There could be more to the Salesforce+ video streaming service than meets the eye

Salesforce announced this week that it plans to launch a video streaming service.

The industry analysts enterprise reporter Ron Miller interviewed said the initiative has tremendous potential, but one noted that Salesforce will have to dig deep to compete in today’s crowded media landscape.

Salesforce hasn’t released details on the type of programming it plans to offer, but given its vast and diverse customer base, its options are many. Said Brent Leary of CRM Essentials:

A customer could sponsor a show, advertise a show or possibly collaborate on a show. And have leads generated from the show [which could be] directly tied to the activity from those options and track ROI. And it’s all done on one platform. And the content lives on with ads living on with them.

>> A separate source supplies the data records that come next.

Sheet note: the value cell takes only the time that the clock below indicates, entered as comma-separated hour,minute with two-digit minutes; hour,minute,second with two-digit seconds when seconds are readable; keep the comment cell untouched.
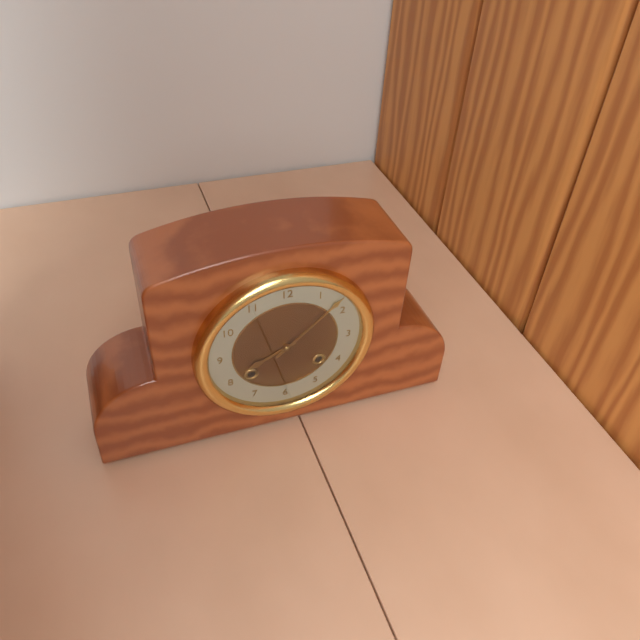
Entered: 8,08
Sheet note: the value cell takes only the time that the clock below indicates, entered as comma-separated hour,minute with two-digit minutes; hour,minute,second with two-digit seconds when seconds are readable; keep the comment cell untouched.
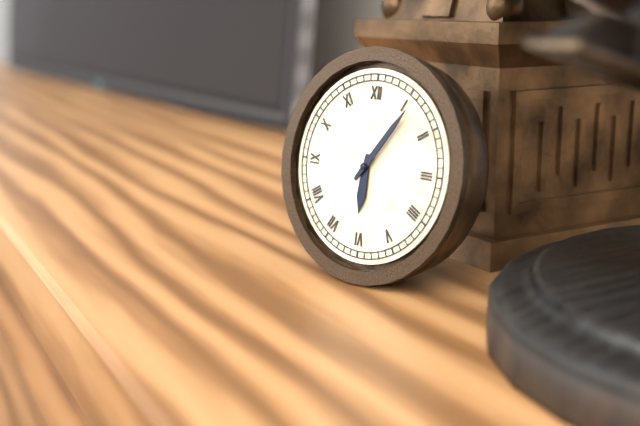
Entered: 6,06
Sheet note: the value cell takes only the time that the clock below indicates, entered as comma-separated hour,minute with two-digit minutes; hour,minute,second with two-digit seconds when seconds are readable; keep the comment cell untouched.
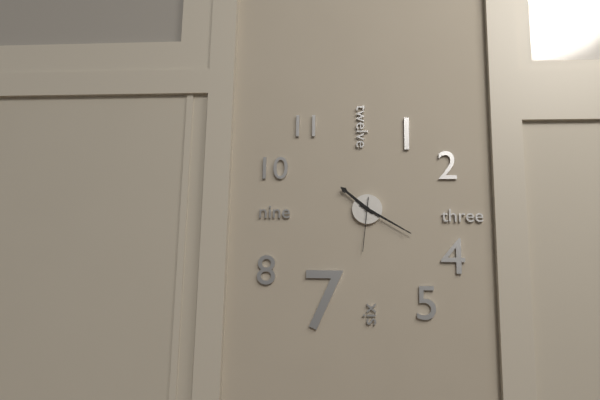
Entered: 10,20,31
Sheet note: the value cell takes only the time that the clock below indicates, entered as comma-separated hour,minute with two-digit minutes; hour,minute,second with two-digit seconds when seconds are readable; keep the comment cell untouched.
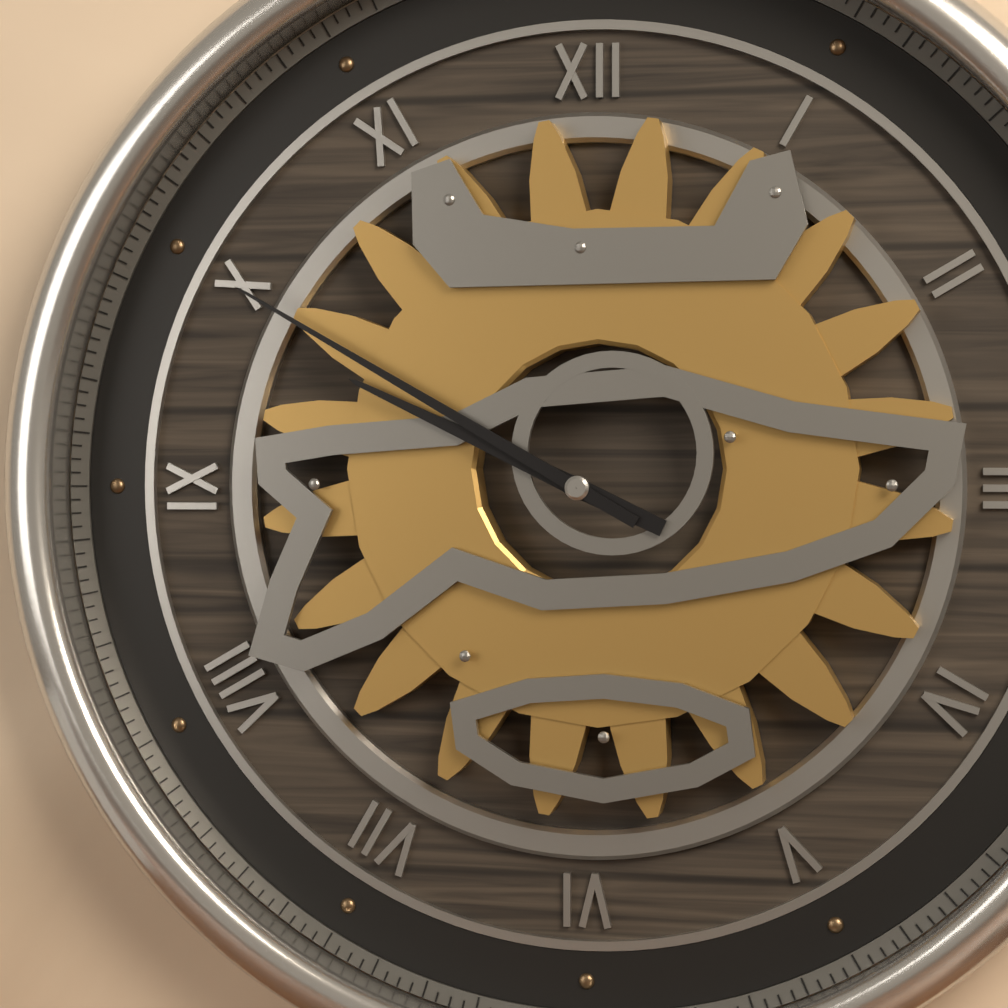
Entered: 9,50
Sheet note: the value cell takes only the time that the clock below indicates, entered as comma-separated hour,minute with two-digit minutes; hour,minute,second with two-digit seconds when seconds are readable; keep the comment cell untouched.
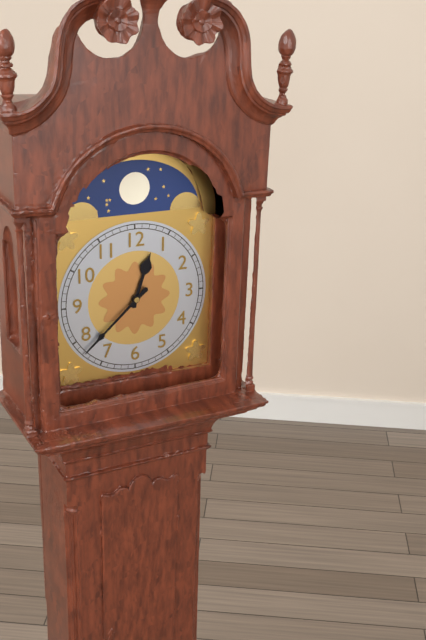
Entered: 12,38
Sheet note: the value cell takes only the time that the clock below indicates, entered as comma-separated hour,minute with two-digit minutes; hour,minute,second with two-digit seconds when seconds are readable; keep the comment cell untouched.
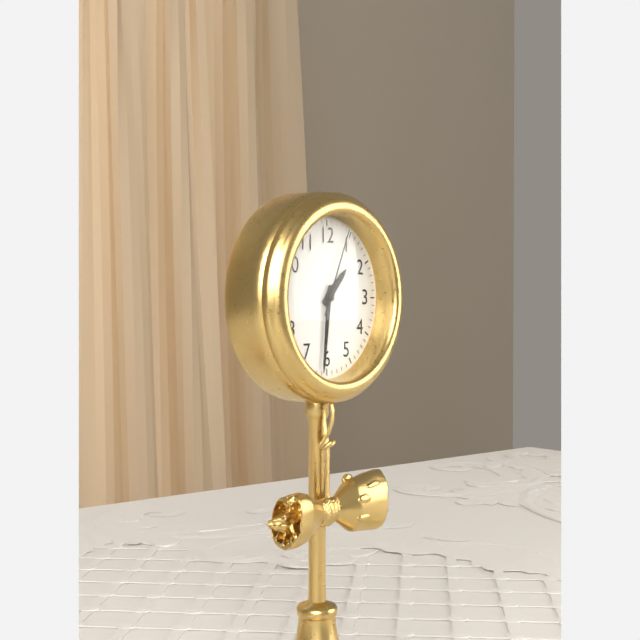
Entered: 1,31,04
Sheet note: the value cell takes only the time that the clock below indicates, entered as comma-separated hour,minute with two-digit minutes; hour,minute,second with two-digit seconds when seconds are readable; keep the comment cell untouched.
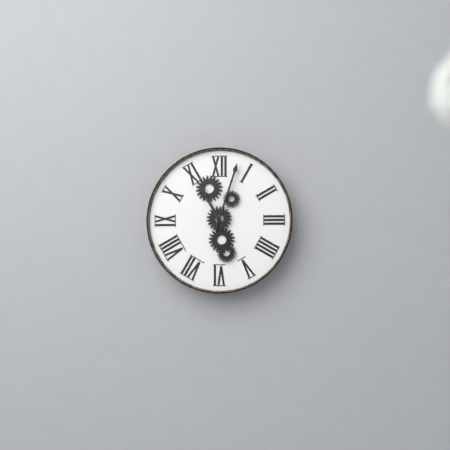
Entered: 11,03
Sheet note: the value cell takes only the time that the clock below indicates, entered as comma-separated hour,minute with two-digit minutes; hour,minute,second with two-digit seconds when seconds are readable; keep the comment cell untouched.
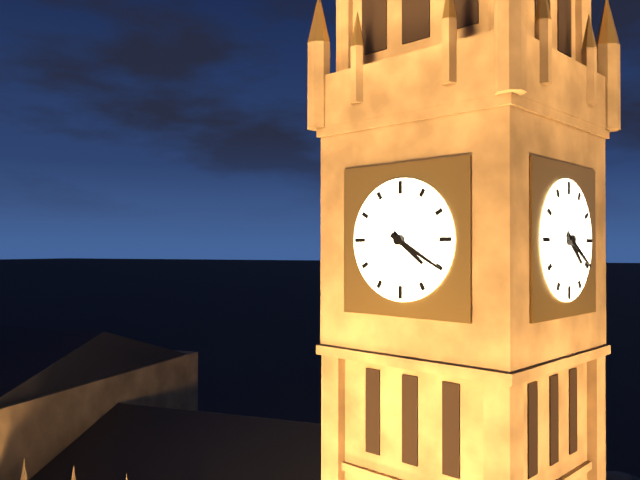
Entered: 4,20
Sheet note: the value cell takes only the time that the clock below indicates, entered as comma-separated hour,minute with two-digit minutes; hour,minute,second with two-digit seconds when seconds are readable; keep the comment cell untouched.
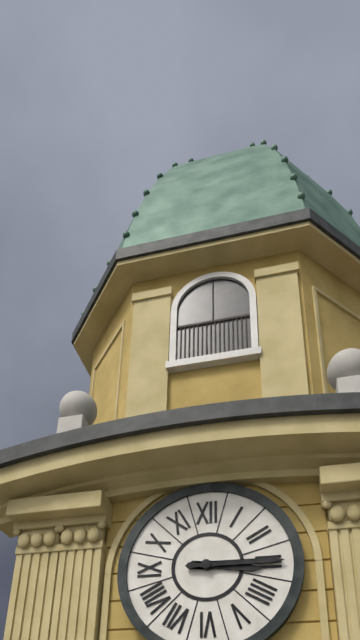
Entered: 3,15
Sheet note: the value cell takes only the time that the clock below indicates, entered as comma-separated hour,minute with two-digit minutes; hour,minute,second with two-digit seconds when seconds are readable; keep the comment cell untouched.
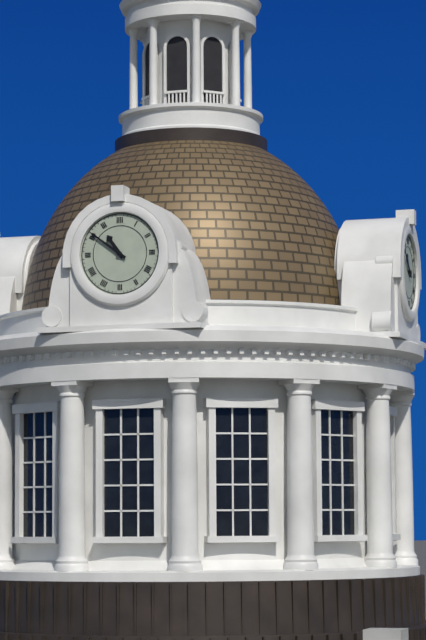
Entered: 10,51
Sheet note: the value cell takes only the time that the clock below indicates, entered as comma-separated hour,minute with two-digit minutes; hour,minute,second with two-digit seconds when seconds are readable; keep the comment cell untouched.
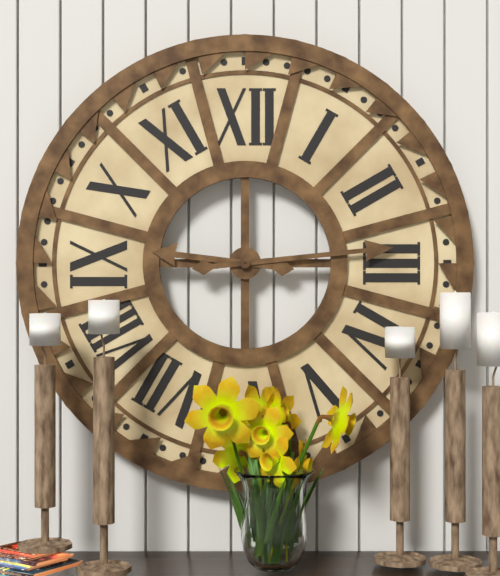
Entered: 9,14
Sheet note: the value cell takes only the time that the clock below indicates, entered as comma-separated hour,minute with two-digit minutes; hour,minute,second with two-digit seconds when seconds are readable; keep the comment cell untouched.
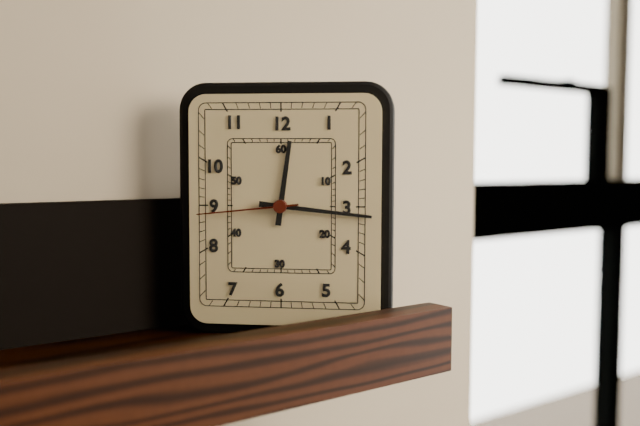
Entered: 12,16,44
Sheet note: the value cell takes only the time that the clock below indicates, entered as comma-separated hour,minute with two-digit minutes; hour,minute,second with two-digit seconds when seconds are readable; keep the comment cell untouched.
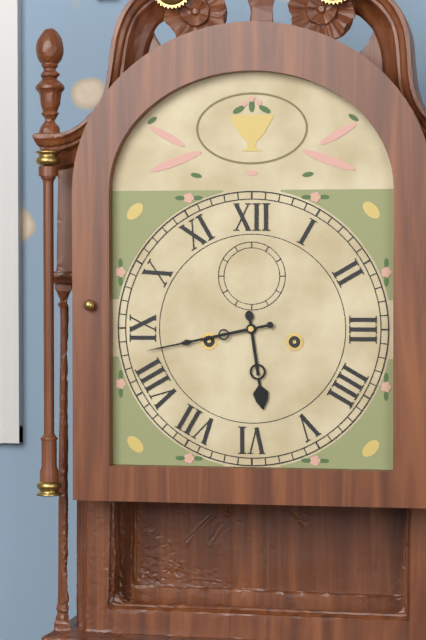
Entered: 5,43
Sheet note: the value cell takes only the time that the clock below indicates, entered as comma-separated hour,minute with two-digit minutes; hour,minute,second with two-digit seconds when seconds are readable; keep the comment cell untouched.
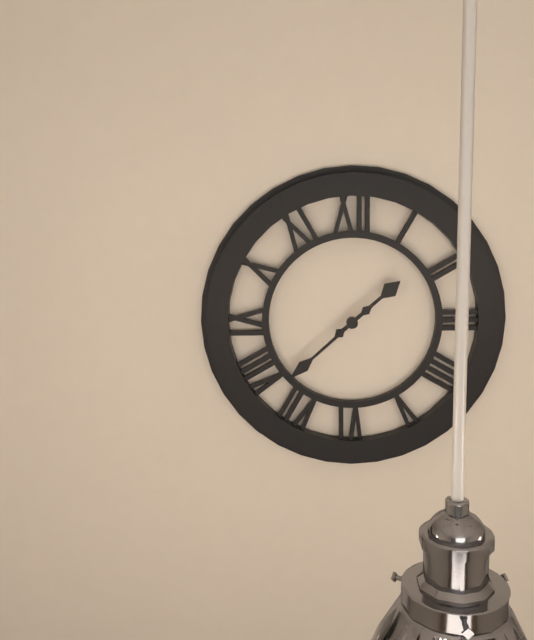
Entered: 1,38
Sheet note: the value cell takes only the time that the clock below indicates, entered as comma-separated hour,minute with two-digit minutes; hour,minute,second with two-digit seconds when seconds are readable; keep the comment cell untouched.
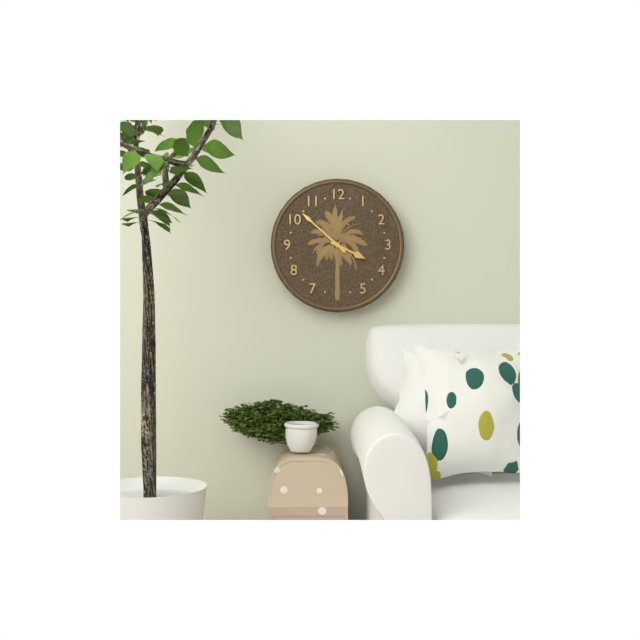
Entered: 3,52
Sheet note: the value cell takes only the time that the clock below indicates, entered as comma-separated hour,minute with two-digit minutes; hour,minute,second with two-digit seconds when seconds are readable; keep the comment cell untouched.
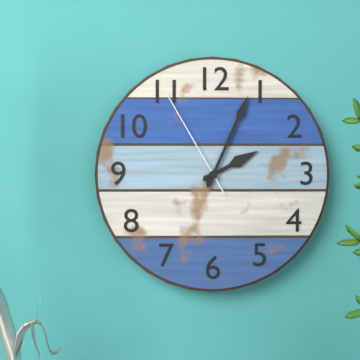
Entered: 2,04,55
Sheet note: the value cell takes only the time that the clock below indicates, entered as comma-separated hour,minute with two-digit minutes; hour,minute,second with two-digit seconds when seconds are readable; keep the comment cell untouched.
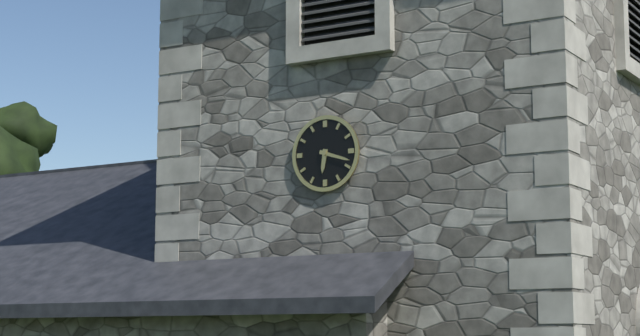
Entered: 6,18
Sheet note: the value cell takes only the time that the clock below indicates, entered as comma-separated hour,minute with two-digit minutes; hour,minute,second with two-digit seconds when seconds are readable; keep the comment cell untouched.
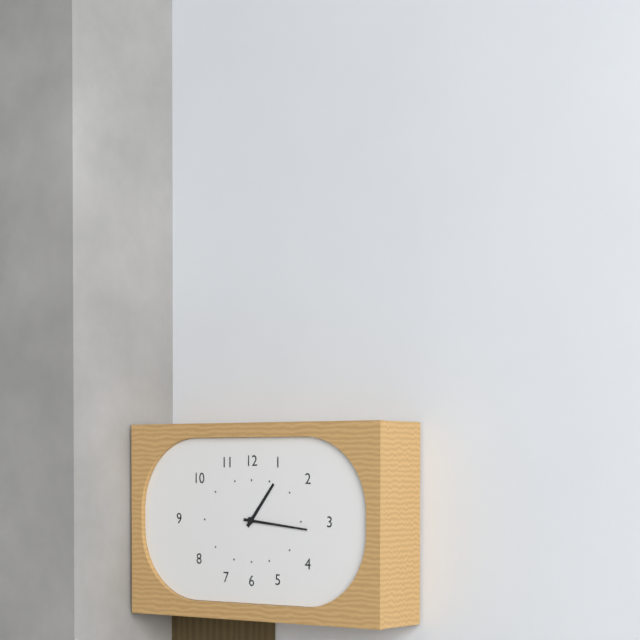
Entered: 1,16
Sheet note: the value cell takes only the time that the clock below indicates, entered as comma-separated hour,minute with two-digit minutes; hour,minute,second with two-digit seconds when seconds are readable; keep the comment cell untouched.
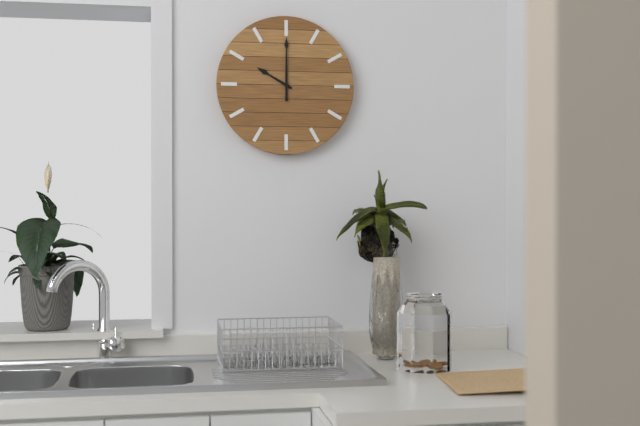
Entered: 10,00
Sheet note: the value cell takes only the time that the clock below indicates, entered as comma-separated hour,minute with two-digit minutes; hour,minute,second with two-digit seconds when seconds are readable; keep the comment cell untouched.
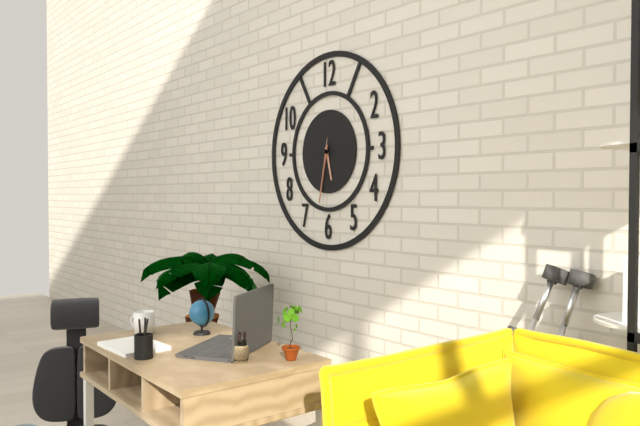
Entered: 5,32,32
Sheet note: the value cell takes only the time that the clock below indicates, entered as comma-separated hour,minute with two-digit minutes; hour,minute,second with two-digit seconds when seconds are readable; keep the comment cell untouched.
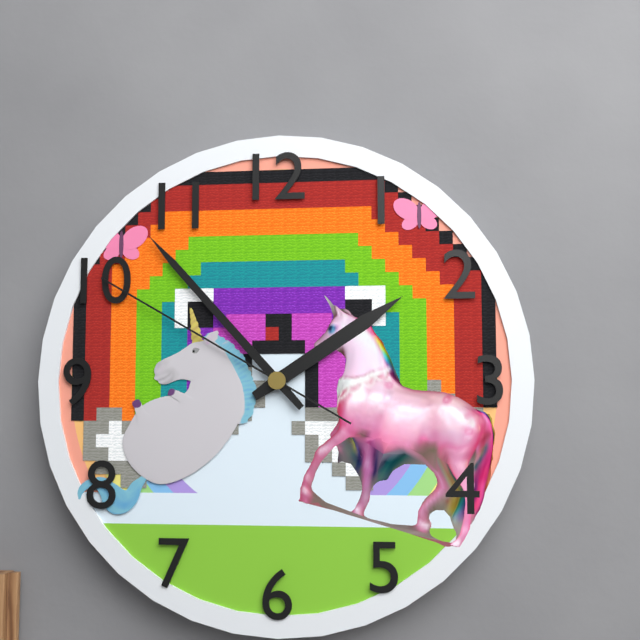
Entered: 1,53,50
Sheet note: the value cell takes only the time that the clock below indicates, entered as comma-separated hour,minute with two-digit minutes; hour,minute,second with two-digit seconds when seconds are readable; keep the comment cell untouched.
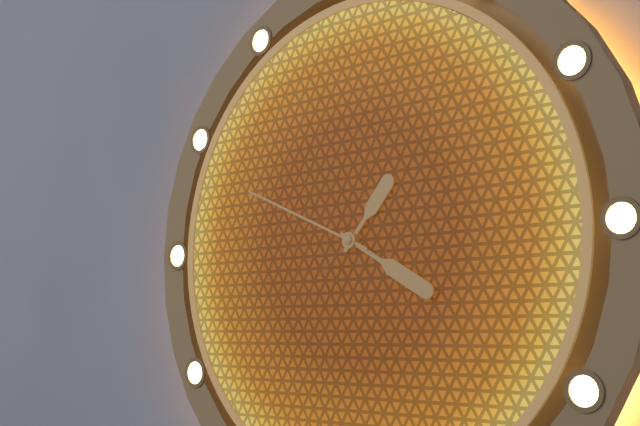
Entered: 1,20,49
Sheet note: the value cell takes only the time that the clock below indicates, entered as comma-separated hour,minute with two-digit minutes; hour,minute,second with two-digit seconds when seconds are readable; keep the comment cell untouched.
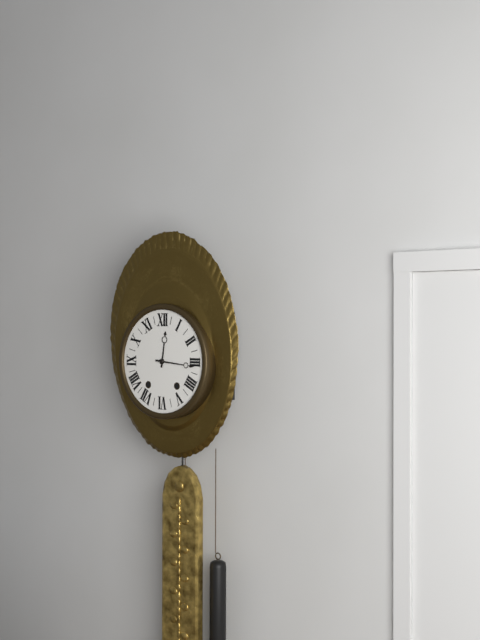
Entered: 12,16
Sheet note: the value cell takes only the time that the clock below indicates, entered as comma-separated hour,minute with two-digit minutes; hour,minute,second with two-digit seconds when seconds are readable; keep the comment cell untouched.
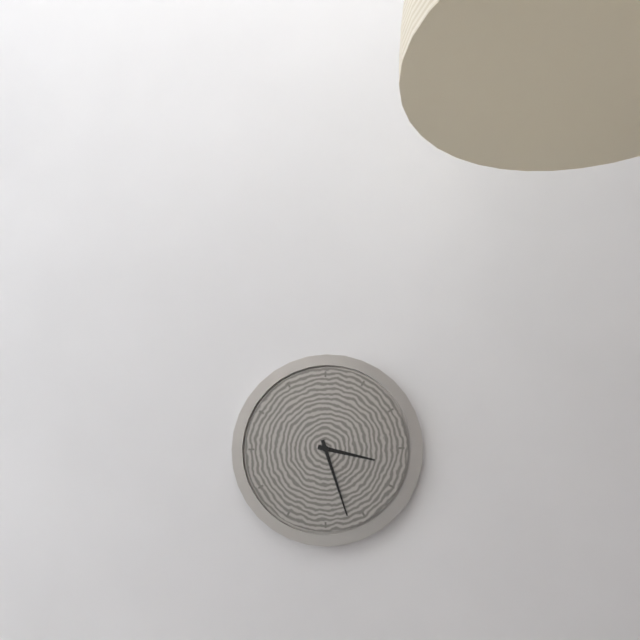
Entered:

(Extra Crunch is our membership program, which helps founders and startup teams get ahead. You can sign up here.)

Big Tech Inc.

  • Facebook takes privacy stand: As Apple struggles to retain the mantle of the privacy-first technology leader, Facebook is making inroads. Of a sort. The company has “extended the option of using end-to-end encryption for Messenger voice calls and video calls,” TechCrunch reports. Good.
  • Lawmakers ask Amazon what it plans to do with biometric data: Amazon’s push to collect palm prints for its brick-and-mortar stores caught the eye of Congress. But don’t worry, when has any megacorp abused the privacy of the citizenry? Never, right? Right?
  • To close out today’s news, Twitter’s head of Indian operations is moving to the States in a new role. Twitter and India have been arguing with one another for some time now, a scrap that included the current Indian government straight up trying to intimidate the U.S. company. It’s pretty gross, frankly, and now Manish Maheshwari is shaking up his job. Look, regulation is fine, but trying to abuse companies and harass their staff for political reasons sucks.